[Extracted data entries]
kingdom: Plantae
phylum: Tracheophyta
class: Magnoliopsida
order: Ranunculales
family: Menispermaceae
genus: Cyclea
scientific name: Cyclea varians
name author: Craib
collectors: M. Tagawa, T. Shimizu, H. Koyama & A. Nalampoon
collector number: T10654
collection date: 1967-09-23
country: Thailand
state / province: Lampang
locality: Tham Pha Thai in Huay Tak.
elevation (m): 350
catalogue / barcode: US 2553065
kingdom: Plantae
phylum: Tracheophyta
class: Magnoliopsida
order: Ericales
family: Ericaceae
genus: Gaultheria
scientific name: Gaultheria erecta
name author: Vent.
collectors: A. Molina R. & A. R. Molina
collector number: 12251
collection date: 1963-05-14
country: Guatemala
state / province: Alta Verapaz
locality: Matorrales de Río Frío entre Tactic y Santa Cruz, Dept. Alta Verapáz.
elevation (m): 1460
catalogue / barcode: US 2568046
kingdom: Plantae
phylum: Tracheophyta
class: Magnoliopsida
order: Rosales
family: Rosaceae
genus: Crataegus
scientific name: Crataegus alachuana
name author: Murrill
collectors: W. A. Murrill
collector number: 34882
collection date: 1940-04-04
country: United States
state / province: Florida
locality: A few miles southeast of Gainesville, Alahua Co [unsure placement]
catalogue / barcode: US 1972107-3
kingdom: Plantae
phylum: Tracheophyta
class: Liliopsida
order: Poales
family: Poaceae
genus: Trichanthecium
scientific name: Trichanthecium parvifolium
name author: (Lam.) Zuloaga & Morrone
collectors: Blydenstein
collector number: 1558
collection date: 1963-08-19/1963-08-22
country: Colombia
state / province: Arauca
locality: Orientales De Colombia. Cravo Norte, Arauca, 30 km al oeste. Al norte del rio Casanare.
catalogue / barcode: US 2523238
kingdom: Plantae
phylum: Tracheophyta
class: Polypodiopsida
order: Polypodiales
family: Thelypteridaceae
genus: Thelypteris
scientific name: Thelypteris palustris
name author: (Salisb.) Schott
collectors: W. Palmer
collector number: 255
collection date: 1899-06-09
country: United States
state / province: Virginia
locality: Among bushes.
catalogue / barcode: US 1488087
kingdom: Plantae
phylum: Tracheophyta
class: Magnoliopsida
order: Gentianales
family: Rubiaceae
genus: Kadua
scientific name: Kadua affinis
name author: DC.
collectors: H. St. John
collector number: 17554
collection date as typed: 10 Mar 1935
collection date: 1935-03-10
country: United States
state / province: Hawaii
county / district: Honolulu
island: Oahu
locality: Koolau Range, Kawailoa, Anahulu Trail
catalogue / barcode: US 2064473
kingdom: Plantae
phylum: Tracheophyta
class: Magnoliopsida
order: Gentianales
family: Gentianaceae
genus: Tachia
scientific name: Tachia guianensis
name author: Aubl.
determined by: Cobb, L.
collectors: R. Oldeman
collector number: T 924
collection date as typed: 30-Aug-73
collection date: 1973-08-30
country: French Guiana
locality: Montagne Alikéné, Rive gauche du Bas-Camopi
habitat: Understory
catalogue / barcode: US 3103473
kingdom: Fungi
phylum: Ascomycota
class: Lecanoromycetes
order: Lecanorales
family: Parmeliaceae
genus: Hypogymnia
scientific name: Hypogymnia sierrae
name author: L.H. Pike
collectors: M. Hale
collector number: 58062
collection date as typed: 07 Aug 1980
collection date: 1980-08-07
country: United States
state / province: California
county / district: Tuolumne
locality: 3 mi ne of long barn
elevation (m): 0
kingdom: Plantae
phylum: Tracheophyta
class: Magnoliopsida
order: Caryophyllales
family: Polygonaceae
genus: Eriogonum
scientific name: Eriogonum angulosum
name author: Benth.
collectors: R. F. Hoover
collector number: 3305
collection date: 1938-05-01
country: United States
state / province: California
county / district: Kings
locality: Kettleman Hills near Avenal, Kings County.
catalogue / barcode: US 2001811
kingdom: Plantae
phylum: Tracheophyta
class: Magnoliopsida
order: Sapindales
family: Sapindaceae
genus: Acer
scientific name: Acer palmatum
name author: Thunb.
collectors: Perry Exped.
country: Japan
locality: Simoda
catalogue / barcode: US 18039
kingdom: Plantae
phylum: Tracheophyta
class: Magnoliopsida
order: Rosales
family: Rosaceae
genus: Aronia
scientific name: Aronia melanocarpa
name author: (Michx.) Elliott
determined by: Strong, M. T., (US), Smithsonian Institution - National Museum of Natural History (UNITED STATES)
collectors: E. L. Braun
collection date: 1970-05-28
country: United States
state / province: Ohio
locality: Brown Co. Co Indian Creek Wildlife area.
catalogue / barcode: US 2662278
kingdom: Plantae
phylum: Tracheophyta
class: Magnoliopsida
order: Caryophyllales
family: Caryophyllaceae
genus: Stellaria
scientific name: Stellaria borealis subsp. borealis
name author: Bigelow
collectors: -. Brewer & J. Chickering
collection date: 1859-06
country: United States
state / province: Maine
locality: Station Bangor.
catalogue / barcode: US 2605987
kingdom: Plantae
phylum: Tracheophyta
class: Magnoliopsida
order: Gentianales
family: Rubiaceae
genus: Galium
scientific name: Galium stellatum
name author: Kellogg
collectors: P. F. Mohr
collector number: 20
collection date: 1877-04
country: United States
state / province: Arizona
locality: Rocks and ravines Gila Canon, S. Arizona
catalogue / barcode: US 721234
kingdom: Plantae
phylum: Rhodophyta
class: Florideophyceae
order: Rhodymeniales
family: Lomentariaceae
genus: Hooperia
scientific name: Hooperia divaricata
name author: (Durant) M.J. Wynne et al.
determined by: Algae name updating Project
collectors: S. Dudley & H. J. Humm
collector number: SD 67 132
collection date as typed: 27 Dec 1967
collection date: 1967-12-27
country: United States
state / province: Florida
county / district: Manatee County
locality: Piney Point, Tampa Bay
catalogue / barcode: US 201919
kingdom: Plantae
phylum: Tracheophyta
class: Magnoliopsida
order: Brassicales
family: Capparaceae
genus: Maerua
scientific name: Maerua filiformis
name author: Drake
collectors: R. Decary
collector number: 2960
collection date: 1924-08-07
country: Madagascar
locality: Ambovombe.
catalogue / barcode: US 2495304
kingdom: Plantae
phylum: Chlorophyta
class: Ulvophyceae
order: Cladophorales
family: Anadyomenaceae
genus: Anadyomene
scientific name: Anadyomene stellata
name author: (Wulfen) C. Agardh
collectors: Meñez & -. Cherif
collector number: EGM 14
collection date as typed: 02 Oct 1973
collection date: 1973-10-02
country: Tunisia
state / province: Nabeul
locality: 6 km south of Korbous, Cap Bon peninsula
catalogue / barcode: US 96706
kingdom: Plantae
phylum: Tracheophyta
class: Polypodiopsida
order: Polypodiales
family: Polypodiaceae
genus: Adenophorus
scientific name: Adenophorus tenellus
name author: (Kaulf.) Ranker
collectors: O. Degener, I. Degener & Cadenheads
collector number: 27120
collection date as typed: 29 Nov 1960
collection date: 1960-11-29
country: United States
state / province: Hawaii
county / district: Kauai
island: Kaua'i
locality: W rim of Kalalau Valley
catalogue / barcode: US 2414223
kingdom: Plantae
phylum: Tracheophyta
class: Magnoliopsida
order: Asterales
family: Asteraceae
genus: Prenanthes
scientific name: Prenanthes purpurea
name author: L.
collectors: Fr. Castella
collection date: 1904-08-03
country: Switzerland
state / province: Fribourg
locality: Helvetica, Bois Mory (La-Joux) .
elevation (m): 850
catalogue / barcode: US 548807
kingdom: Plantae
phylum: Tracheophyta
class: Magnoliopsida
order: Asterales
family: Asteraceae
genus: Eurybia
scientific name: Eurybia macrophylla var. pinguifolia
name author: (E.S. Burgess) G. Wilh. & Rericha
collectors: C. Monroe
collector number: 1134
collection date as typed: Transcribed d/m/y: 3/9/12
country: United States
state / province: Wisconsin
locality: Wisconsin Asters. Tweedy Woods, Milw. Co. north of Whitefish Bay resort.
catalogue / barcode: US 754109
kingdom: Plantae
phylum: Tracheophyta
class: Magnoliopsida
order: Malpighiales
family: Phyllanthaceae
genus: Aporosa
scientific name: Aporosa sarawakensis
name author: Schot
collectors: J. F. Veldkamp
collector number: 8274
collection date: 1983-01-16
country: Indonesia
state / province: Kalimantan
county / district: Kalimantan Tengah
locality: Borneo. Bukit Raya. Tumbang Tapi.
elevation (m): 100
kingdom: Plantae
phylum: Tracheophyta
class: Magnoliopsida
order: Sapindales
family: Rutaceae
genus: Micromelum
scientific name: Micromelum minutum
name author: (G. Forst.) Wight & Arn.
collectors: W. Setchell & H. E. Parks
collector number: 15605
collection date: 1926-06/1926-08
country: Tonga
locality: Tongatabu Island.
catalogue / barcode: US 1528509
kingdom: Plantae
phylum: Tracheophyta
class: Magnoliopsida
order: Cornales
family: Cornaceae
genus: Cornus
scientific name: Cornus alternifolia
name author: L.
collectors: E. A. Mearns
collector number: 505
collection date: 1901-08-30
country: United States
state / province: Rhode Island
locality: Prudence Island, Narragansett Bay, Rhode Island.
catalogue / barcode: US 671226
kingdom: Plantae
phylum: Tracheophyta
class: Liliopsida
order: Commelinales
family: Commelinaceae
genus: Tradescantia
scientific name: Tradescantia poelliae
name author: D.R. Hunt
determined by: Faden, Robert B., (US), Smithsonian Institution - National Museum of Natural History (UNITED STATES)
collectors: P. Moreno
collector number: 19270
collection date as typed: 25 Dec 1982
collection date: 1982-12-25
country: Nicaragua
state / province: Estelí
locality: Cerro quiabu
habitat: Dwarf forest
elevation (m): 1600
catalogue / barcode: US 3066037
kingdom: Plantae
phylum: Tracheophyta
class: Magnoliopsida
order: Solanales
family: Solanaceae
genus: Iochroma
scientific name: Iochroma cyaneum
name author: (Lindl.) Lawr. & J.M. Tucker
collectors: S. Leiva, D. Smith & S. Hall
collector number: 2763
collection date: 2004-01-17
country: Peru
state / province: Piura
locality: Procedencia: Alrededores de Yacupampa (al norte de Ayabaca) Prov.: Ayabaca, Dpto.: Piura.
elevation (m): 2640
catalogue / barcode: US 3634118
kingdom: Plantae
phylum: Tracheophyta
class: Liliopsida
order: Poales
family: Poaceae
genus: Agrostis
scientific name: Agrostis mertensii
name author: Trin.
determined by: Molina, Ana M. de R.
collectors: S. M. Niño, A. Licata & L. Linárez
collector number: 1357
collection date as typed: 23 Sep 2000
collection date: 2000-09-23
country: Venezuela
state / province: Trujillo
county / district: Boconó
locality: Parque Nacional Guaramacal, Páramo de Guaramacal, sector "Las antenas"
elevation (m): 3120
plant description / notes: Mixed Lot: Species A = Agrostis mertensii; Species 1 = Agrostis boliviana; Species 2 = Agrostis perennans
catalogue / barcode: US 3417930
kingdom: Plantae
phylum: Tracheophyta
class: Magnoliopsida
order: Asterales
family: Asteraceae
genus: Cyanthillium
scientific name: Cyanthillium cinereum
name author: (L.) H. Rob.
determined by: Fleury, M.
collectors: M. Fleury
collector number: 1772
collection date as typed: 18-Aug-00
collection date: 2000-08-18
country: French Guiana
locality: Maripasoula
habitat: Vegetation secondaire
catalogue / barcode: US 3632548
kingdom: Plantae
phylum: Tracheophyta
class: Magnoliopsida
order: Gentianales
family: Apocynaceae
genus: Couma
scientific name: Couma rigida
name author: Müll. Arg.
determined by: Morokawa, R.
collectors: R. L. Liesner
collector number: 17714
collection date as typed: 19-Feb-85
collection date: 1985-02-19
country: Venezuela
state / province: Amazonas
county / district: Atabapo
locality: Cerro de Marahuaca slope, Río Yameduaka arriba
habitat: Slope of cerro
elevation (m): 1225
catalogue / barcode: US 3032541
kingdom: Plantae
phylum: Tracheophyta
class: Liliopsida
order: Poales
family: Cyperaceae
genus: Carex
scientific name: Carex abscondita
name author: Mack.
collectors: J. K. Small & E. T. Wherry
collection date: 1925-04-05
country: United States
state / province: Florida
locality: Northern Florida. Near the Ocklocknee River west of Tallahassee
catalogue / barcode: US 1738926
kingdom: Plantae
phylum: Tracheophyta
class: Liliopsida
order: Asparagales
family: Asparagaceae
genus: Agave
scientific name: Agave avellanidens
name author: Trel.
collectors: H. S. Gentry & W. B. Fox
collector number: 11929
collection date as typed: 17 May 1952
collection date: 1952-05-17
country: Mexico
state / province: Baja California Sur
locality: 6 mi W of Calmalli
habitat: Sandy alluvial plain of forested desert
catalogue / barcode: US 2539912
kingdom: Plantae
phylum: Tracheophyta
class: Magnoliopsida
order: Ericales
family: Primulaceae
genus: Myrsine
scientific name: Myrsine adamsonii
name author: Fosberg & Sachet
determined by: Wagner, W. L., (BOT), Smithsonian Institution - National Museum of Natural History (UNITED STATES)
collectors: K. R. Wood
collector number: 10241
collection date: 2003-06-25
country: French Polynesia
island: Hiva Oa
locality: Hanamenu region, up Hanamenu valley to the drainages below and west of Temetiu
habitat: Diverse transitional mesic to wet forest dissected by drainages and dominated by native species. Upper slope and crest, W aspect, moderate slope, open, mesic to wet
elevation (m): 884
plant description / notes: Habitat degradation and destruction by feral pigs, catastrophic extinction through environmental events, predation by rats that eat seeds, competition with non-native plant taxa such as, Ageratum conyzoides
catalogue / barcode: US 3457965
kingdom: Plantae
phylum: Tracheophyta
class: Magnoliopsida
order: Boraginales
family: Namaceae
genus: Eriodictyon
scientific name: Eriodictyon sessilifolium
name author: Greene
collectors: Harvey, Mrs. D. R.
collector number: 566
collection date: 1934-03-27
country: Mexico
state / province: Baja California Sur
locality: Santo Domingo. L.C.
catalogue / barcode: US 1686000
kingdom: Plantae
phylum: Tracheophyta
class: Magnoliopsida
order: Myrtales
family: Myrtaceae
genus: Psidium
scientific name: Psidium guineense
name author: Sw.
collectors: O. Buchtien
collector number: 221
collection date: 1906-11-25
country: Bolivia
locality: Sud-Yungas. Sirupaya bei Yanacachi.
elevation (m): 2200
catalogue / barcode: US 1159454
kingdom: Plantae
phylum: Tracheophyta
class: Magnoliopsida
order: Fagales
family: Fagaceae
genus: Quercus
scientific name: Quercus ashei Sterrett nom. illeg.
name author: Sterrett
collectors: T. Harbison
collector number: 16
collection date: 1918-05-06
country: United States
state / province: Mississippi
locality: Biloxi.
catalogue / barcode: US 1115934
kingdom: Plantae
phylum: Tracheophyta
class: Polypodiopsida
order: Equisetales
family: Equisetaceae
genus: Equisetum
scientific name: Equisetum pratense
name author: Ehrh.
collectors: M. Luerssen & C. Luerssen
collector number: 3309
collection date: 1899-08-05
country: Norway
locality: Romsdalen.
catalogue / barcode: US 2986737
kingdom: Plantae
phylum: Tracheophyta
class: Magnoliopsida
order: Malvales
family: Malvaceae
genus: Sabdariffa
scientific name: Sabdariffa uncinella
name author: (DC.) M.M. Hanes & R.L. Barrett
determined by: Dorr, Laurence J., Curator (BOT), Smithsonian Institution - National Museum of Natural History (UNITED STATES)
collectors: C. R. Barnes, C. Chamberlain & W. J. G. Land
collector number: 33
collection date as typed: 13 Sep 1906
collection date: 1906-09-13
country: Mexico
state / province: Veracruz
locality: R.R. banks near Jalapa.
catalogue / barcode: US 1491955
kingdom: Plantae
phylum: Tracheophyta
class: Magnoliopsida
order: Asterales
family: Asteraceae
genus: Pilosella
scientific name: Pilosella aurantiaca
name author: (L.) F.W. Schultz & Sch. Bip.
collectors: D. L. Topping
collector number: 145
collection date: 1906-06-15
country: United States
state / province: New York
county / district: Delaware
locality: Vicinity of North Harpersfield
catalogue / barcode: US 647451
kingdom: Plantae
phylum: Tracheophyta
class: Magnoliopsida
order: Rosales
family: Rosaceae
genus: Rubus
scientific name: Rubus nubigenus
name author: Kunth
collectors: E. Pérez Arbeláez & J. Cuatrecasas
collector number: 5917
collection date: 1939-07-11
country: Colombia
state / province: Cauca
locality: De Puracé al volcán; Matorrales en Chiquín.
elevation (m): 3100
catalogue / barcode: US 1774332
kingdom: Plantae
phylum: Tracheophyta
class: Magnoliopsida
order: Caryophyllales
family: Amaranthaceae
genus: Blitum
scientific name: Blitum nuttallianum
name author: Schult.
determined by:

• [Exercise objective] Transcribe word for word the stretch of the entries from their very beginning through the line that contains "state / province: Alta Verapaz".

• [Result for this exercise]
kingdom: Plantae
phylum: Tracheophyta
class: Magnoliopsida
order: Ranunculales
family: Menispermaceae
genus: Cyclea
scientific name: Cyclea varians
name author: Craib
collectors: M. Tagawa, T. Shimizu, H. Koyama & A. Nalampoon
collector number: T10654
collection date: 1967-09-23
country: Thailand
state / province: Lampang
locality: Tham Pha Thai in Huay Tak.
elevation (m): 350
catalogue / barcode: US 2553065
kingdom: Plantae
phylum: Tracheophyta
class: Magnoliopsida
order: Ericales
family: Ericaceae
genus: Gaultheria
scientific name: Gaultheria erecta
name author: Vent.
collectors: A. Molina R. & A. R. Molina
collector number: 12251
collection date: 1963-05-14
country: Guatemala
state / province: Alta Verapaz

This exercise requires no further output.